細胞ライセートのプレクリア (非標識およびビオチン化抗体用のオプションステップ)

重要:一次抗体の免疫沈降で特異的な結合を確認するために、適切なアイソタイプコントロールの使用を強くお勧めします。ラビットポリクローナル一次抗体にはNormal Rabbit IgG#2729、ラビットモノクローナル一次抗体にはRabbit (DA1E) mAb IgG XP® Isotype Control#3900、マウスモノクローナルIgG1一次抗体にはMouse (G3A1) mAb IgG1 Isotype Control#5415、マウスモノクローナルIgG2a一次抗体にはMouse (E5Y6Q) mAb IgG2a Isotype Control #61656、マウスモノクローナルIgG2b一次抗体にはMouse (E7Q5L) mAb IgG2b Isotype Control #53484、Mouse (E1D5H) mAb IgG3 Isotype Control #37988を使用してください。同一濃度のアイソタイプコントロールを用い、また、一次抗体のサンプルと並行してプロトコールを進める必要があります。

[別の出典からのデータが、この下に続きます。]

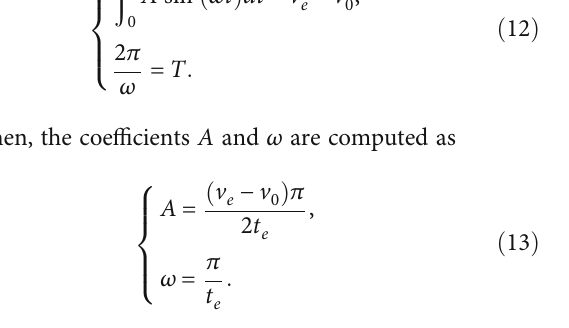
Table 1: The simulation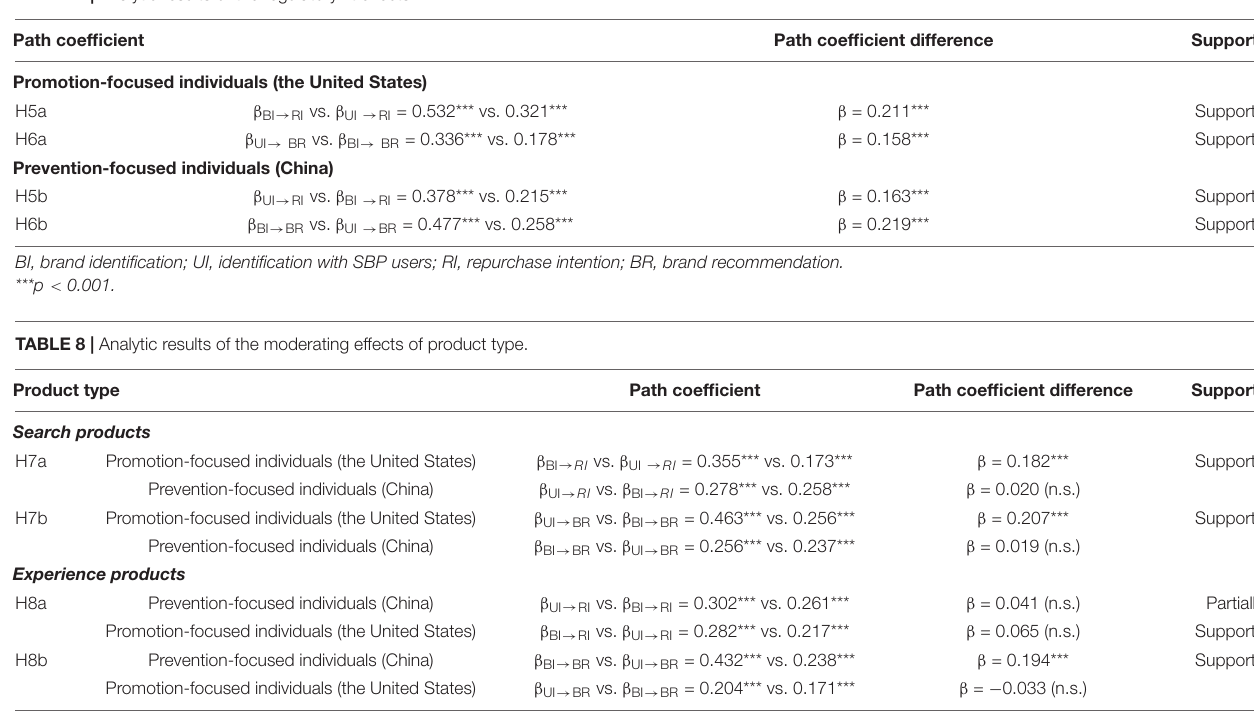
TABLE 7 | Analytic results of the regulatory fit effects.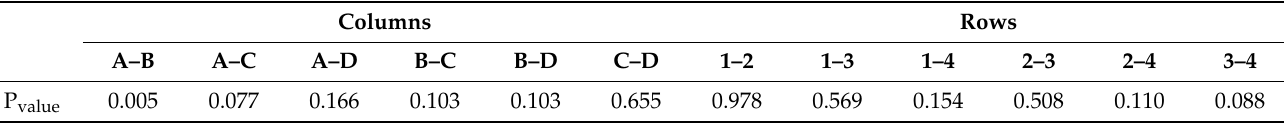
Table 7. Analysis of significant differences between positions according to the t -test. Columns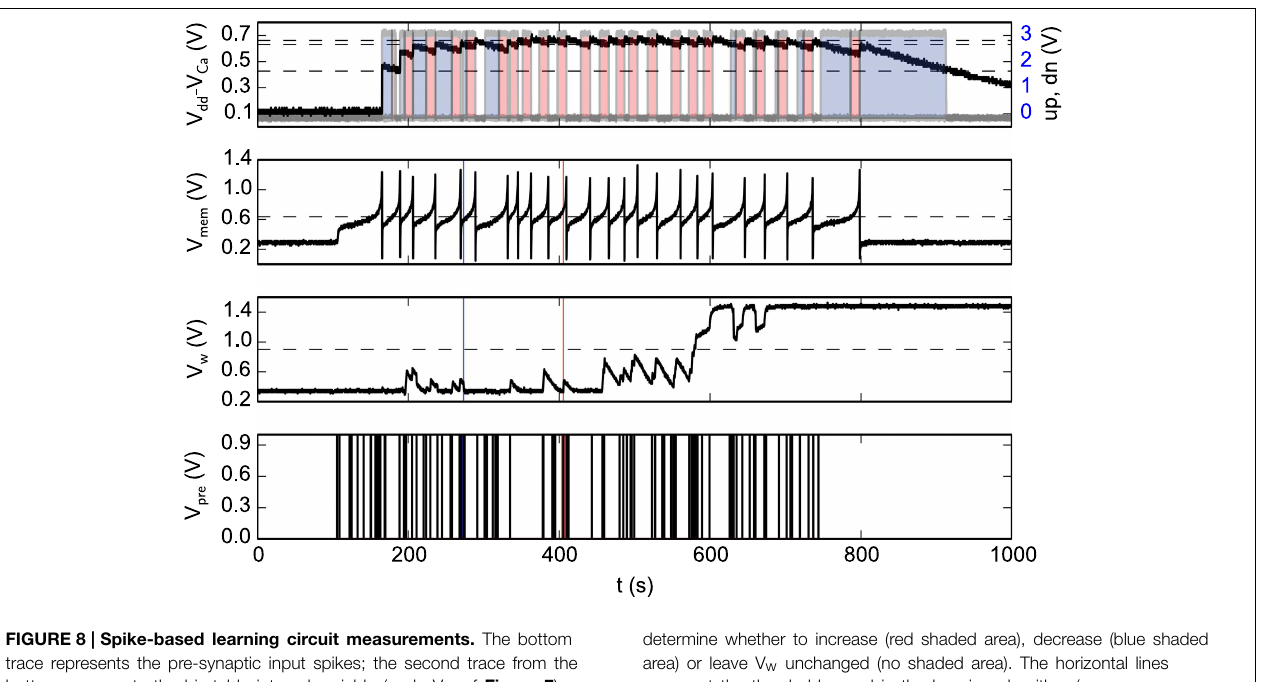
FIGURE 8 | Spike-based learning circuit measurements. The bottom trace represents the pre-synaptic input spikes; the second trace from the bottom represents the bi-stable internal variable (node V w of Figure 7 ); the third trace represents the post-synaptic neuron’s membrane potential; and the top trace shows both a voltage trace proportional to the neuron’s integrated spiking activity as well as the digital control signals that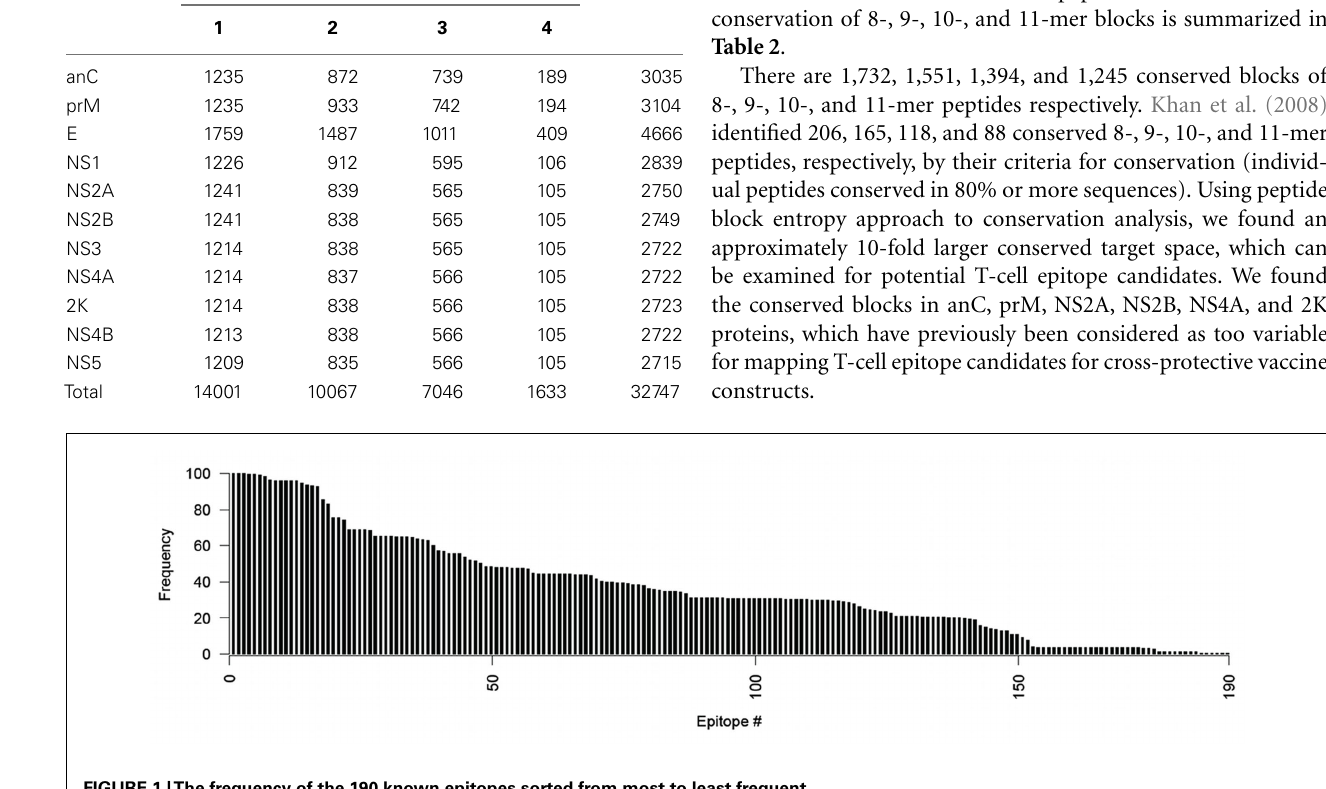
FIGURE 1 |The frequency of the 190 known epitopes sorted from most to least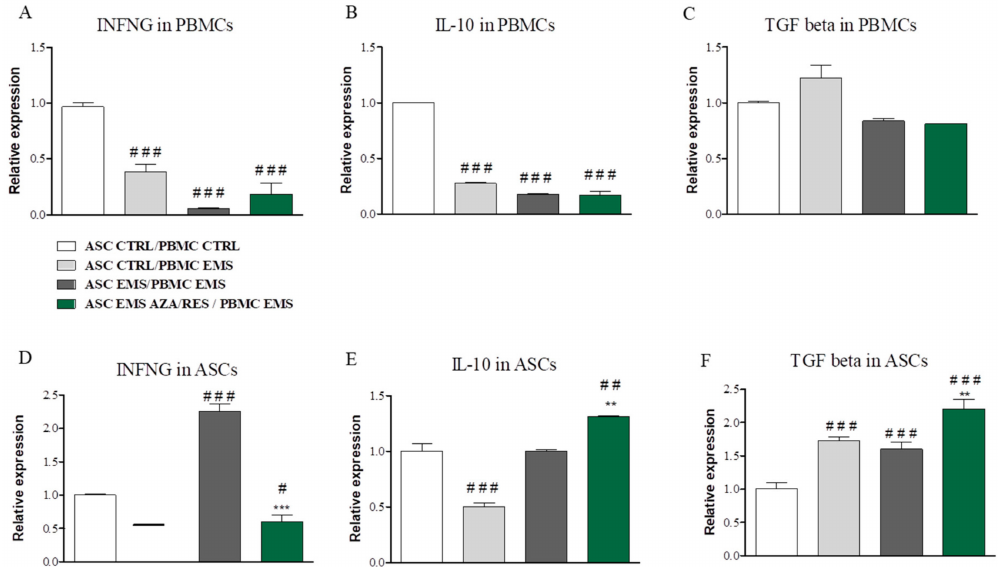
Figure 3. Gene expression profile in PBMCs and ASCs after co-culture. Using RT-PCR expression of INFNG ( A ), IL-10 ( B ), and tumor growth factor (TGF) beta ( C ) was examined in PBMCs after co-culture with ASCs. The mRNA levels of the same genes-INFNG ( D ), IL-10 ( E ), and TGF beta ( F ) was also investigated in ASCs. Statistical significance was labelled with hash (#) when comparing to control group (ASC CTRL /PMBM CTRL ) and asterisk (*) when comparing to the EMS group (ASC EMS /PBMC EMS ). Results expressed as mean ± S.D. #: p < 0.05; ##, ** p < 0.01; ###, *** p <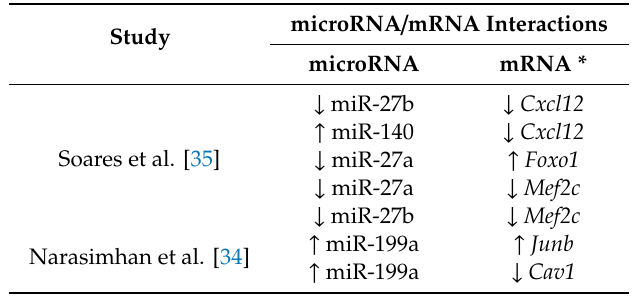
Table 3. Identification of new relevant microRNA–mRNA interaction in muscle wasting in cancer cachexia.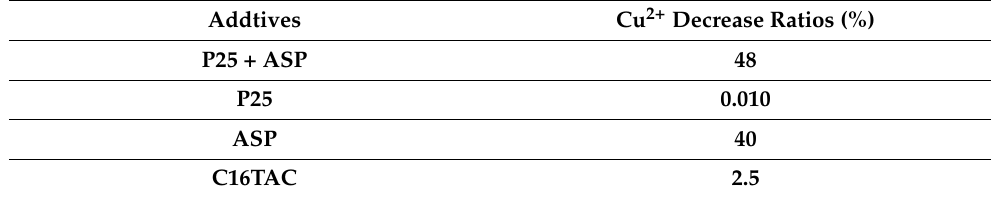
Figure 5. XPS spectrum of Cu–P25–ASP. Table 1. Ratios reflecting the decrease in Cu 2+ concentration after irradiation of the additives com- bined with the starting solution.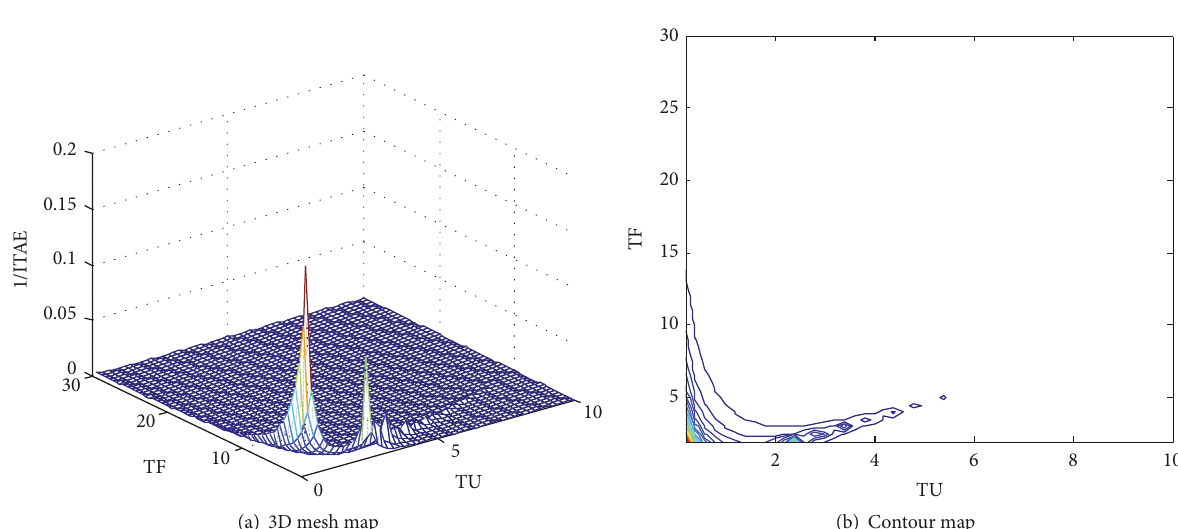
Figure 6: 1/ ITAE of linear handling chain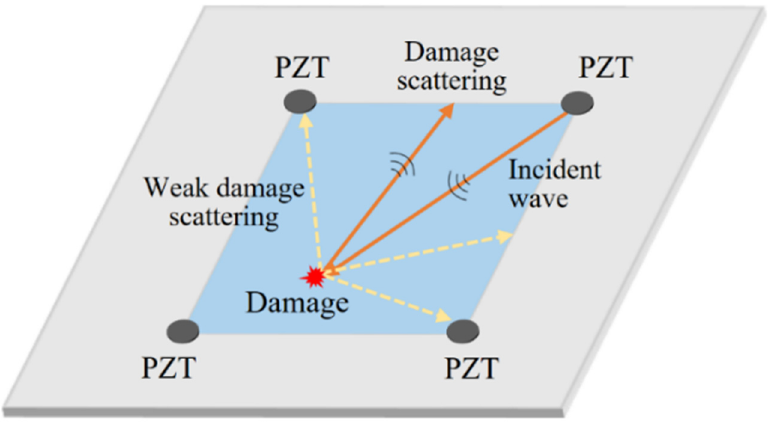
Figure 1. Schematic of angular scattering characteristic of Lamb waves.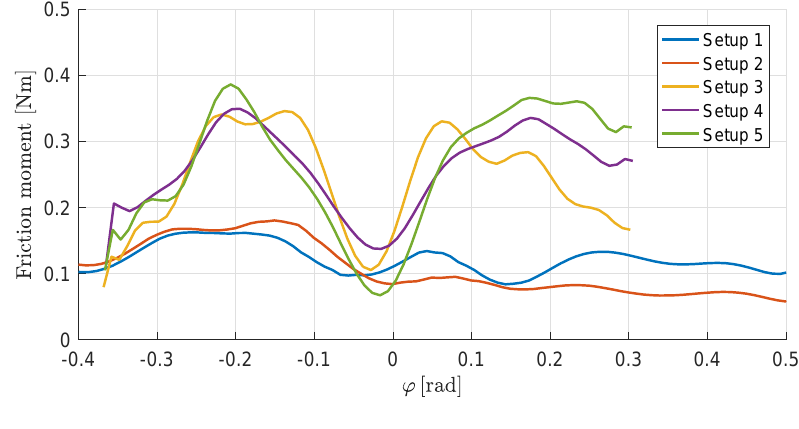
Figure 8. Estimated static friction torque for the different system configurations.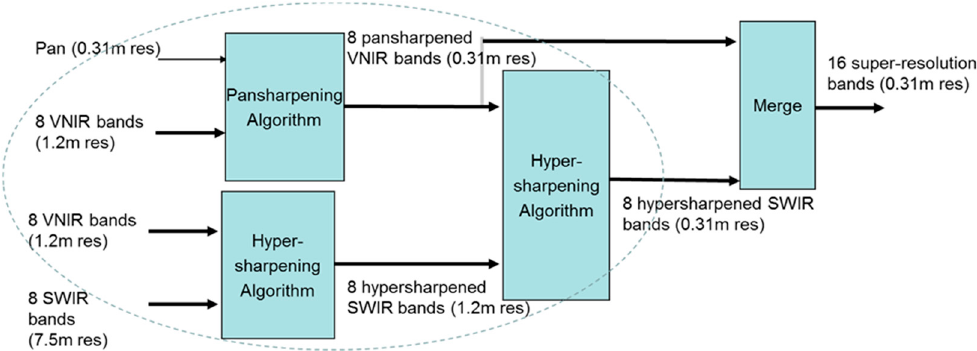
Figure 13. Approach 3: Sequential-parallel fusion of pan, VNIR, and SWIR bands.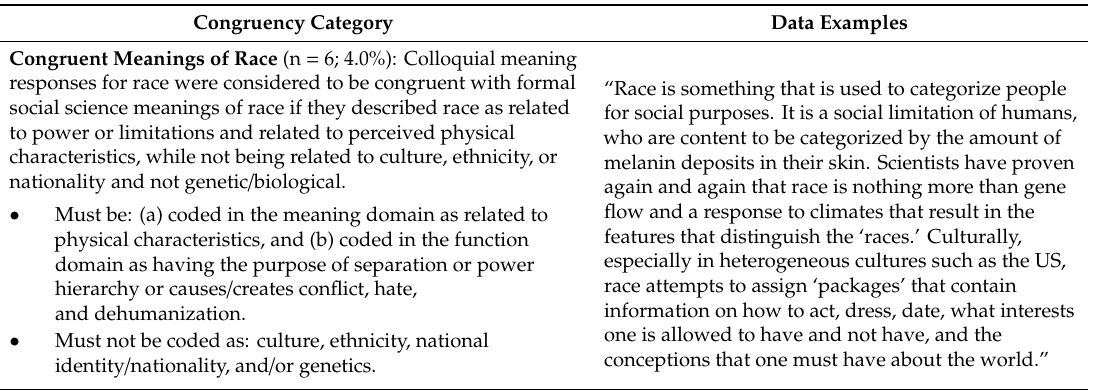
Table 7. Examination of congruence between colloquial meanings and social science definitions of race. Congruency Category Data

  1. 1 mg/mLの細胞ライセート200 μLに、Protein A (#9863) またはProtein G (#37478) アガロース50%ビーズスラリー 20 μL、ビオチン化抗体にはストレプトアビジン (Sepharose®​ビーズ標識#3419) 10 μLを加えてください。
  2. ローテーターを用いて、4°Cで30-60分間インキュベートしてください。
  3. 4°Cで10分間遠心分離してください。上清を新しいチューブに移してください。
  4. 使用される一次抗体に応じて、適切な下記手順へ進んでください。

非標識一次抗体を使用する場合

  1. 製品データシートに記載されている推奨希釈率に従い、一次抗体を、細胞ライセート 200 µLに加えてください。静かに振盪しながら4°Cで一晩インキュベートしてください。
  2. Protein A (#9863) あるいはProtein G (#37478) アガロース (50% ビーズスラリー20 µL) を加えてください。静かに振盪しながら4°Cで1-3時間インキュベートしてください。
  3. 4°Cで30秒間遠心分離してください。ペレットを1X Cell Lysis Buffer 500 µLで5回洗ってください。洗いの操作は氷上で行ってください。
  4. ウェスタンブロッティングあるいはキナーゼアッセイで解析してください (セクションD) 。

ビオチン標識一次抗体を使用する場合

  1. ビオチン標識抗体を製品データシートに推奨されている適切な希釈率になるように、細胞ライセート200 µLに加えてください。静かに振盪しながら4°Cで一晩インキュベートしてください。
  2. ビーズ標識ストレプトアビジン (Sepharose®ビーズ標識#3419) を静かに混ぜ合わせ、スラリー10 µLを加えてください。静かに振盪しながら4°Cで2時間インキュベートしてください。
  3. 4°Cで30秒間遠心分離してください。ペレットを1X Cell Lysis Buffer 500 µLで5回洗ってください。洗いの操作は氷上で行ってください。
  4. ウェスタンブロッティングあるいはキナーゼアッセイで解析してください (セクションD) 。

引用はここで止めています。